*** Opening Data supplied ***

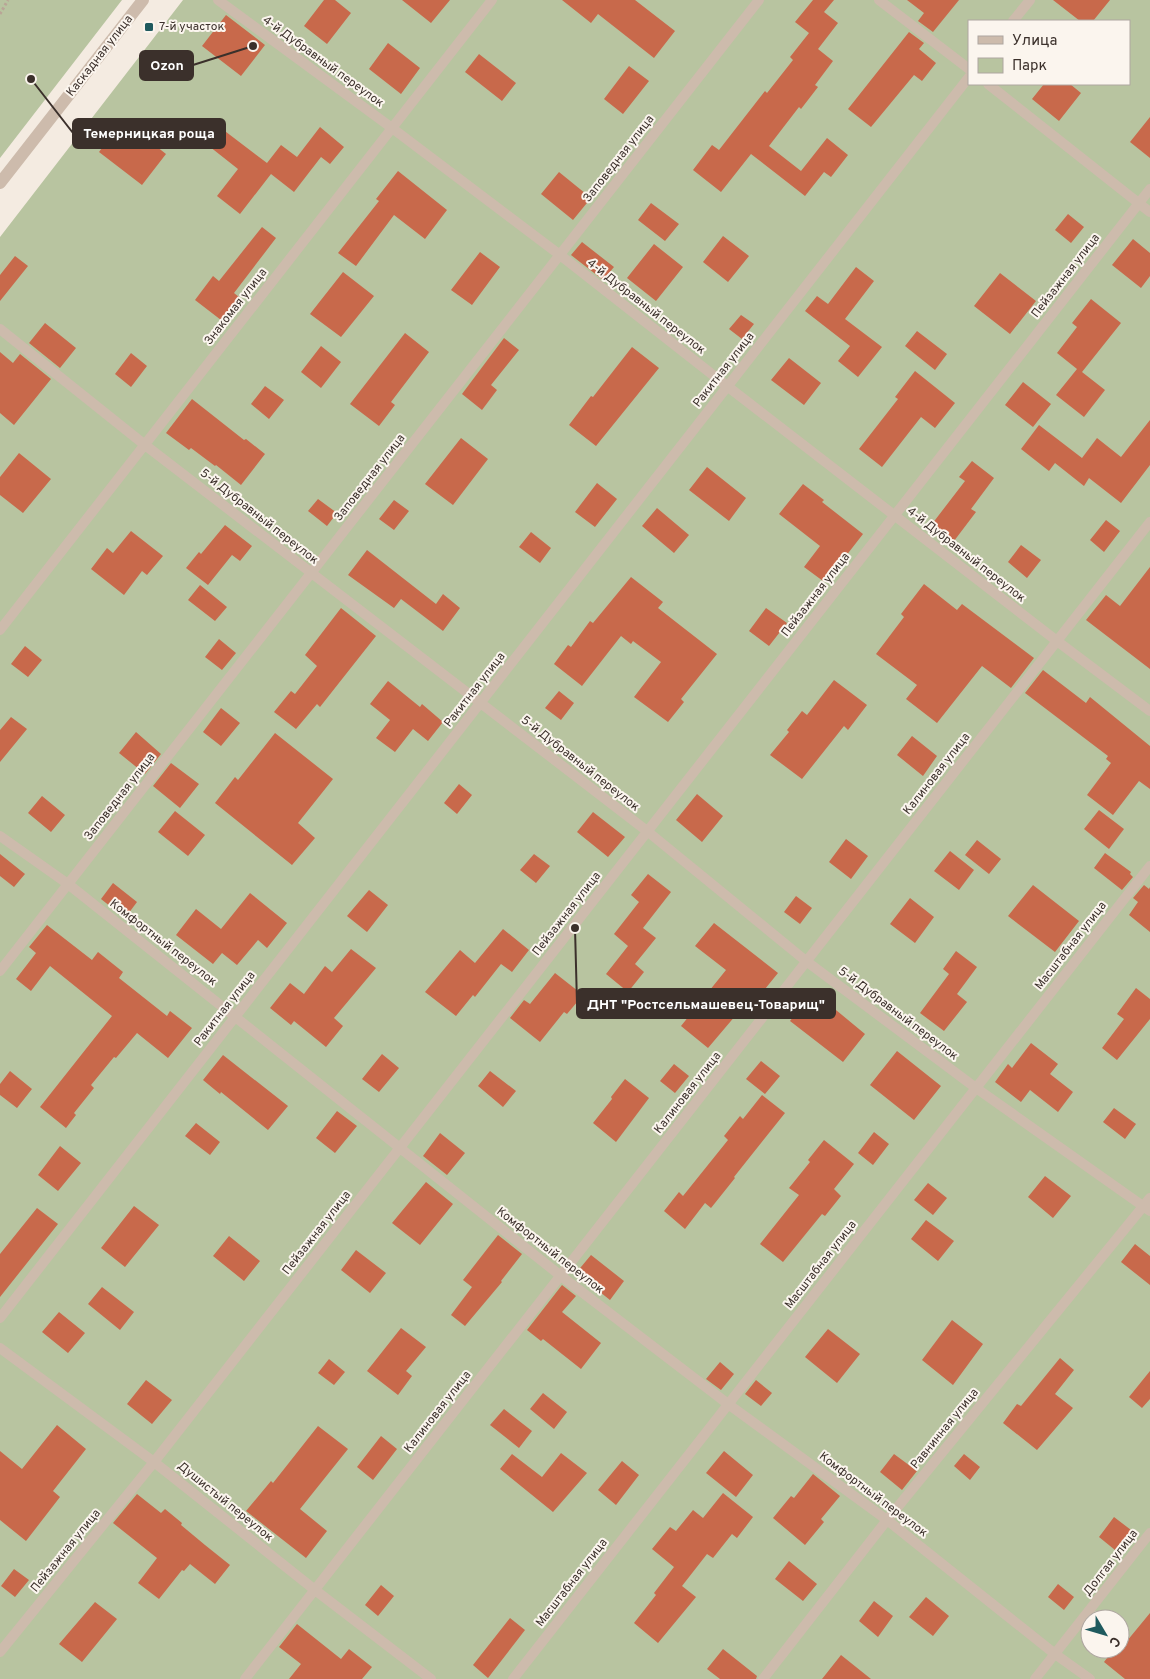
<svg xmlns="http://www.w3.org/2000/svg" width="1150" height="1679" viewBox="0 0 1150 1679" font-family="Overpass,sans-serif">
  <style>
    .green { fill: #b8c4a0; fill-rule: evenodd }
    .building { fill: #c8694b }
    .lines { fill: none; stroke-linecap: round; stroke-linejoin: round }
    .path { stroke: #b9a596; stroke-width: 3; stroke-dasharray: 2.5 2.5; stroke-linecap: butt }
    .service { stroke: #cdbbac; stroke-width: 10 }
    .tertiary { stroke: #cdbbac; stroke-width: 12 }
    .poi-dot { fill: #1f5a5e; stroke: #fbf5ee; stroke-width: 2 }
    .labels { text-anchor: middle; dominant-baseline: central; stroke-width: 4; stroke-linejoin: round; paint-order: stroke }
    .poi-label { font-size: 12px; fill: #3b302b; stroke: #fbf5ee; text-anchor: start }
    .street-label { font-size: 12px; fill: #3b302b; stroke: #fbf5ee }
    .leader { fill: none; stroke: #3b302b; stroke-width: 2 }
    .callout-dot { fill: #3b302b; stroke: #fbf5ee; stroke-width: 2 }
    .callout { fill: #3b302b; stroke: #3b302b; stroke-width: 2 }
    .callout-label { font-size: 14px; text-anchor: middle; font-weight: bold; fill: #fff }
  </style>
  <rect width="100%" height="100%" fill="#f4ebe1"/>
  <path class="green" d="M0,0H122L0,158Z
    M183,0H1150V1679H0V237ZM969,21H1129V84H969ZM1090,1619H1120V1649H1090Z"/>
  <path class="building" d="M324,0H335L351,13L327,44L304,26Z
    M402,0H450L431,23Z
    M562,0H635L675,31L654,58L598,14L591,23Z
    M813,0H834L824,12L838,23L818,49L833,61L815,85L818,87L801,109L799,107L769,146L801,171L827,138L848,155L831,177L824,172L805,196L751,154L721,192L693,170L712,145L719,150L765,91L767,93L793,60L790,57L809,33L795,22Z
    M907,0H959L933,32L918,21L924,13Z
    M1053,0H1110L1093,21H1080Z
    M226,15L265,45L241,76L202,46Z
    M909,32L924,43L919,49L936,63L922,81L914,75L871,127L848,109Z
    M388,43L420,68L401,94L369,69Z
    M479,54L516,83L502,101L465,72Z
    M629,66L649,81L623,114L604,99Z
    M1044,84H1070L1081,93L1059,121L1032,99Z
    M1150,117V158L1130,142Z
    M123,120L166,154L142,185L99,152Z
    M213,122L267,163L281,145L297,157L320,127L344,147L330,164L321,157L294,192L271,174L240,214L217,196L238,169L200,139Z
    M398,171L447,210L425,239L394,215L356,266L338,253L379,201L376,199Z
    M559,172L591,198L573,220L541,194Z
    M651,203L679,224L665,241L638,220Z
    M1068,214L1084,227L1071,243L1055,230Z
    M262,227L276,238L234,293L239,297L221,320L195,300L213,276L219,281Z
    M723,236L749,256L728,282L703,262Z
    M1133,239L1150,253V276L1141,288L1112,265Z
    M582,242L614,267L603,280L571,255Z
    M654,244L683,267L656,301L627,278Z
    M480,252L500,267L472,305L451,290Z
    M15,256L28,266L0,301V275Z
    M856,267L874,281L845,319L882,347L858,377L838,361L850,346L805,311L817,296L828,304Z
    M343,272L374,296L341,337L310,314Z
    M1000,273L1036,301L1010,334L974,306Z
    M1091,299L1121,323L1082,372L1105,390L1084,417L1056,395L1077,369L1057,353L1077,327L1072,323Z
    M741,315L754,324L742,339L729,329Z
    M45,323L76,348L60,368L29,343Z
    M917,331L947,354L935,370L905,346Z
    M405,333L429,352L391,402L395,405L379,426L350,404Z
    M504,338L519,350L491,385L497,390L482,410L462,394Z
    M321,346L341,362L321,388L301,372Z
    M632,347L659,368L596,446L569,425L591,396L593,397Z
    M0,352L13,363L20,354L51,379L14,425L0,413Z
    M131,353L147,366L131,387L115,374Z
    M789,358L821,383L804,405L771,380Z
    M915,371L955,403L935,428L921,417L882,467L859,449L898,399L895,397Z
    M1023,382L1051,404L1033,427L1005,405Z
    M265,386L284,400L269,419L251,404Z
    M192,399L244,440L246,439L265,454L241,485L216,465L215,466L191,448L189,450L166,433Z
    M1150,420V465L1121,503L1089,478L1084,486L1055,463L1049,471L1021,449L1039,425L1082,458L1097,438L1121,457Z
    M461,438L488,459L453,505L425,484Z
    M19,453L51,479L23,513L0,495V477Z
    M972,461L994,478L971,509L976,512L954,541L932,524L965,481L959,477Z
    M707,467L746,498L729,521L689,490Z
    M597,483L617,499L595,527L575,512Z
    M803,484L824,500L822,502L863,534L842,561L840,560L823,581L804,567L820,546L779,514Z
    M318,499L337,513L327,526L308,511Z
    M394,500L409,511L394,530L379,519Z
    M657,508L689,535L674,553L642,526Z
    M1106,520L1120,531L1104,552L1090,540Z
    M225,525L252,546L240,561L232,555L208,585L186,568L199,552L201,554Z
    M131,531L163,556L147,575L142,571L124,595L91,569L107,548L113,553Z
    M531,532L551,548L540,563L519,547Z
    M1021,545L1041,560L1027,578L1008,562Z
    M367,550L436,604L443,594L460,608L443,631L401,599L394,608L348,575Z
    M1150,567V669L1086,620L1106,595L1120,606Z
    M631,577L663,602L658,608L717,654L681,699L684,702L668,722L634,697L661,662L633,641L631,644L621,636L582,686L554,664L568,645L571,647L590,621L593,623Z
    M924,584L957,610L962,604L1034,658L1011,688L982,666L937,723L906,699L917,685L876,654L904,617L901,614Z
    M200,585L227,607L215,621L188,600Z
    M341,608L376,636L320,707L317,704L296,729L274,712L291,691L295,694L317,666L305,655Z
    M766,608L787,623L769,646L749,631Z
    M219,639L236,653L222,670L205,657Z
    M25,646L42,660L28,677L11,664Z
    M1043,670L1086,703L1090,697L1150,746V789L1139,781L1113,815L1087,795L1111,763L1106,759L1108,756L1025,693Z
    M834,680L867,705L848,730L844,726L802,779L770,755L789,732L787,730L802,711L807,715Z
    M388,681L420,707L422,704L443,722L428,741L413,729L395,752L376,738L390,720L370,704Z
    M559,691L574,703L561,720L545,708Z
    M221,708L240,723L221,746L203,732Z
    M11,717L27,729L0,762V730Z
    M136,732L161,754L145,774L119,753Z
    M275,733L333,779L298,823L315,838L292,865L215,803L235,777L238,780Z
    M912,736L937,756L923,776L897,755Z
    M171,763L199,784L180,808L153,786Z
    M459,784L472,795L457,814L444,803Z
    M697,794L723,816L702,842L676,820Z
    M42,796L65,815L51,832L28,813Z
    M1099,810L1124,829L1109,849L1084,829Z
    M175,811L205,835L188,856L158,832Z
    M593,812L625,837L608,857L577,832Z
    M846,839L868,856L851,879L829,862Z
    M977,840L1001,859L989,874L965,855Z
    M950,851L974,870L959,890L934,871Z
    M1105,853L1131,872L1130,874L1133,877L1122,890L1094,868Z
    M0,854L25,874L14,887L0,876Z
    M534,854L550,866L536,883L520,870Z
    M648,874L671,892L643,928L656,938L635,964L644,972L628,992L606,974L628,946L614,934L639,902L631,895Z
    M113,883L137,902L125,918L101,899Z
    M1033,885L1079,921L1055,952L1008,916Z
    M1144,885L1149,889L1150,887V932L1129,915L1138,902L1133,898Z
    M369,890L388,905L367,932L347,916Z
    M250,893L287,923L267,948L258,940L237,965L222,953L213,964L176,935L196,909L221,929Z
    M796,896L812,908L800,924L784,912Z
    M910,898L934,917L915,943L890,924Z
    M714,923L778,973L757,999L753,995L708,1048L681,1026L726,970L695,946Z
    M47,925L92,960L98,952L123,972L119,978L167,1016L170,1011L192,1028L168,1058L137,1033L116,1058L114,1057L91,1085L94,1088L74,1113L76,1115L66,1128L40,1107L112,1016L50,966L31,991L16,979L36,953L29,947Z
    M503,929L529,950L512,972L501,964L475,997L473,995L456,1016L425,992L460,950L475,963Z
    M351,949L376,968L334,1018L343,1026L326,1047L294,1021L291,1025L270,1008L290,983L304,994L325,966L332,972Z
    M956,951L977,967L957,994L967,1002L944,1031L920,1013L949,974L943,969Z
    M555,973L583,995L567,1014L564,1012L540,1042L510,1018L524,1000L530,1004Z
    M1136,988L1150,999V1019L1117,1060L1102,1048L1124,1019L1117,1014Z
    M813,991L865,1034L843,1062L790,1021Z
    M1031,1043L1058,1064L1050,1074L1073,1092L1058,1112L1030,1090L1021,1102L995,1082L1008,1064L1012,1068Z
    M897,1051L941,1086L914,1120L870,1085Z
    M382,1054L399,1068L379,1092L362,1079Z
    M223,1055L288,1106L268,1130L221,1092L220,1094L203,1080Z
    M761,1061L780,1076L765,1094L746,1079Z
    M674,1064L689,1076L675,1093L660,1081Z
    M10,1071L32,1089L17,1108L0,1095V1084Z
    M490,1071L516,1091L503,1107L478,1086Z
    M625,1079L649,1098L616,1142L593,1123L612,1099L611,1097Z
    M762,1095L785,1113L734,1177L735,1178L711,1208L705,1203L685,1229L664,1211L679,1192L683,1196L728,1140L724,1136L740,1116L743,1119Z
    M1114,1108L1136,1124L1125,1139L1103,1122Z
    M337,1111L357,1126L335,1153L316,1138Z
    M196,1123L220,1142L210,1155L185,1136Z
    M874,1132L889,1144L873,1165L858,1153Z
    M440,1133L465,1153L447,1175L423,1156Z
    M824,1140L854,1164L834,1189L841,1196L825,1216L822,1214L783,1262L760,1244L799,1195L789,1188L810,1162L808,1160Z
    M60,1146L81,1163L58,1191L38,1175Z
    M1045,1176L1071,1196L1053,1218L1028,1197Z
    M426,1182L453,1204L420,1245L392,1223Z
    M928,1183L947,1198L933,1215L914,1200Z
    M134,1206L159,1225L125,1267L101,1248Z
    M37,1208L58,1224L0,1297V1254Z
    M926,1220L954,1241L938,1261L911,1239Z
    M498,1235L522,1254L501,1281L502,1282L465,1326L451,1315L472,1287L463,1280Z
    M229,1236L260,1261L244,1281L213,1256Z
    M1135,1244L1150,1256V1285L1121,1262Z
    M356,1250L386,1273L370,1293L341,1270Z
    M591,1255L624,1281L610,1300L576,1273Z
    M562,1285L576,1296L562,1312L601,1343L581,1369L543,1339L541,1341L527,1330Z
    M102,1287L134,1312L120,1330L88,1304Z
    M59,1312L85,1333L68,1353L42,1332Z
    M952,1320L983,1344L953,1385L922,1360Z
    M401,1328L426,1347L406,1371L412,1376L398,1395L367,1371Z
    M828,1329L860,1354L837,1383L805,1357Z
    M1060,1358L1074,1370L1055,1394L1073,1408L1037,1450L1003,1423L1017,1404L1021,1406Z
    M329,1359L345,1372L334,1385L318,1373Z
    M720,1362L734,1374L721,1390L706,1379Z
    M1150,1371V1399L1142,1408L1129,1397Z
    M146,1380L172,1400L152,1424L127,1404Z
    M756,1380L772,1393L761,1406L745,1394Z
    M543,1393L567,1412L554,1429L530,1409Z
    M504,1409L532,1431L519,1448L490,1425Z
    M57,1425L86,1449L53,1491L60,1497L26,1541L0,1520V1451L22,1469Z
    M318,1426L348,1449L300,1509L327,1531L306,1558L246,1511L271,1481L273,1483Z
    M381,1436L397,1449L373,1480L357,1467Z
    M724,1451L753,1475L736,1497L706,1473Z
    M561,1453L587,1473L553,1512L500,1469L512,1454L542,1477Z
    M894,1454L917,1471L902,1490L880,1472Z
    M964,1454L980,1467L970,1480L954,1466Z
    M622,1461L639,1475L616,1505L598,1490Z
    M813,1474L840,1496L821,1519L824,1522L805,1545L773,1518L791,1496L794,1498Z
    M723,1493L753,1517L737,1538L732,1534L713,1558L707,1554L682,1586L696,1597L658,1643L634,1623L656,1595L654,1593L674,1567L652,1549L670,1527L676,1531L693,1510L703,1518Z
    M137,1494L161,1513L165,1509L182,1523L181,1525L205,1545L230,1565L215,1584L190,1564L184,1571L182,1570L159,1599L138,1583L157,1558L113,1523Z
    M1114,1517L1131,1530L1115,1550L1099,1537Z
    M789,1561L817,1584L803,1601L775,1579Z
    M14,1569L29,1580L15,1597L1,1586Z
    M1058,1584L1074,1597L1064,1610L1048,1597Z
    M381,1585L394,1596L378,1616L365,1605Z
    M926,1597L949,1616L933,1636L909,1617Z
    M874,1601L893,1616L878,1637L859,1621Z
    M95,1602L117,1619L82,1662L59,1644Z
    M1150,1613V1679H1125L1104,1662L1114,1649H1120V1645L1122,1647Z
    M510,1618L525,1630L488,1678L473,1665Z
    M297,1624L341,1659L349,1649L372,1667L362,1679H289L301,1664L279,1647Z
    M723,1649L757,1676L756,1679H720L707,1669Z
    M841,1655L871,1679H822Z"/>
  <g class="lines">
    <path class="path" d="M0,14L8,0"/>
    <path class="service" d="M218,0L392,128L560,255L727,386L1057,641L1150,711
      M879,0L969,69
      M1013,21L1030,0
      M988,84L1150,212
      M0,329L145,445L647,831L806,961L976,1088L1150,1211
      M0,630L492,0
      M0,836L68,884L561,1276L728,1404L887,1520L1055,1654L1090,1679
      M0,971L759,0
      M0,1318L969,77
      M0,1348L154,1462L315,1590L431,1679
      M0,1652L154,1462L1150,189
      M245,1679L1150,522
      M513,1679L1150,866
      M763,1679L887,1520L1150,1198
      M1035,1679L1150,1533"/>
    <path class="tertiary" d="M0,183L143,0"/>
  </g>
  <rect class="poi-dot" x="144" y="22" width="10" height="10" rx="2.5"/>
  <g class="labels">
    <g class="poi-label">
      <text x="159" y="27">7-й участок</text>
    </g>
    <g class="street-label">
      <text transform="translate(100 56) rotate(-52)">Каскадная улица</text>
      <text transform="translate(323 62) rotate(36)">4-й Дубравный переулок</text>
      <text transform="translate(619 159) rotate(-52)">Заповедная улица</text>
      <text transform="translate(1066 276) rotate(-52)">Пейзажная улица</text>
      <text transform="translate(236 307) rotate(-52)">Знакомая улица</text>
      <text transform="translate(646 307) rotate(38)">4-й Дубравный переулок</text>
      <text transform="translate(724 370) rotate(-52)">Ракитная улица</text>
      <text transform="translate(370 478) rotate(-52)">Заповедная улица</text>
      <text transform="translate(259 517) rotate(38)">5-й Дубравный переулок</text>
      <text transform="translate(966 555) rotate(38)">4-й Дубравный переулок</text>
      <text transform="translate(816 595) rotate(-52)">Пейзажная улица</text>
      <text transform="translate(475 690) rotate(-52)">Ракитная улица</text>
      <text transform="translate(580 764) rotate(38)">5-й Дубравный переулок</text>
      <text transform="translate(937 774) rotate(-52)">Калиновая улица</text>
      <text transform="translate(120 797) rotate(-52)">Заповедная улица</text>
      <text transform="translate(567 914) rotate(-52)">Пейзажная улица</text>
      <text transform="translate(163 943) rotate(38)">Комфортный переулок</text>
      <text transform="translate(1071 946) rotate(-52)">Масштабная улица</text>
      <text transform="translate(225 1009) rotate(-52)">Ракитная улица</text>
      <text transform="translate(898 1014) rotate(37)">5-й Дубравный переулок</text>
      <text transform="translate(688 1093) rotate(-52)">Калиновая улица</text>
      <text transform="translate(317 1233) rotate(-52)">Пейзажная улица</text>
      <text transform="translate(550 1251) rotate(38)">Комфортный переулок</text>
      <text transform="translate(821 1265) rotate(-52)">Масштабная улица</text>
      <text transform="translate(438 1412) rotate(-52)">Калиновая улица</text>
      <text transform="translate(945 1429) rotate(-51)">Равнинная улица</text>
      <text transform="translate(873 1495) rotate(37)">Комфортный переулок</text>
      <text transform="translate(225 1502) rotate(39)">Душистый переулок</text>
      <text transform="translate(66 1551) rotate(-51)">Пейзажная улица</text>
      <text transform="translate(1111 1563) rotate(-52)">Долгая улица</text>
      <text transform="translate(572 1583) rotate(-52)">Масштабная улица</text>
    </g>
  </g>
  <path class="leader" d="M253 46L193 65M31 79L73 133M575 928L577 1004"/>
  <g class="callout-dot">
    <circle cx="253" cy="46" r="5"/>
    <circle cx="31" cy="79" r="5"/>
    <circle cx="575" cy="928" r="5"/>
  </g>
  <g class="callout">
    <rect x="140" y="51" width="53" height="29" rx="5"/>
    <rect x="73" y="119" width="152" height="29" rx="5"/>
    <rect x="577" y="989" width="258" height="29" rx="5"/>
  </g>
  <g class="callout-label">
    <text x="167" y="70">Ozon</text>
    <text x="149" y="138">Темерницкая роща</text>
    <text x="706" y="1009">ДНТ "Ростсельмашевец-Товарищ"</text>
  </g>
  <rect x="968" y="20" width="162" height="65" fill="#fbf5ee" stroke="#aea6a0"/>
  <rect x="978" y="36" width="25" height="8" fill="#cdbbac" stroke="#aea6a0"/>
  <text x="1012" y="45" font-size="15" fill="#3b302b">Улица</text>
  <rect x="978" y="58" width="25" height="15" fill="#b8c4a0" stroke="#aea6a0"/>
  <text x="1012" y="70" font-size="15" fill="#3b302b">Парк</text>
  <g transform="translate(1105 1634) rotate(128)"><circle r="24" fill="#fbf5ee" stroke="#aea6a0"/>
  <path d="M0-4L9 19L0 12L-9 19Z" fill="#1f5a5e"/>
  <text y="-8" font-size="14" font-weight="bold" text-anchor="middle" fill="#3b302b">С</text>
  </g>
</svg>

*** Closing Data supplied ***

▶ [Task objective]:
Return all lines in the data that include the word "linejoin".

▶ [Expected answer]:
    .lines { fill: none; stroke-linecap: round; stroke-linejoin: round }
    .labels { text-anchor: middle; dominant-baseline: central; stroke-width: 4; stroke-linejoin: round; paint-order: stroke }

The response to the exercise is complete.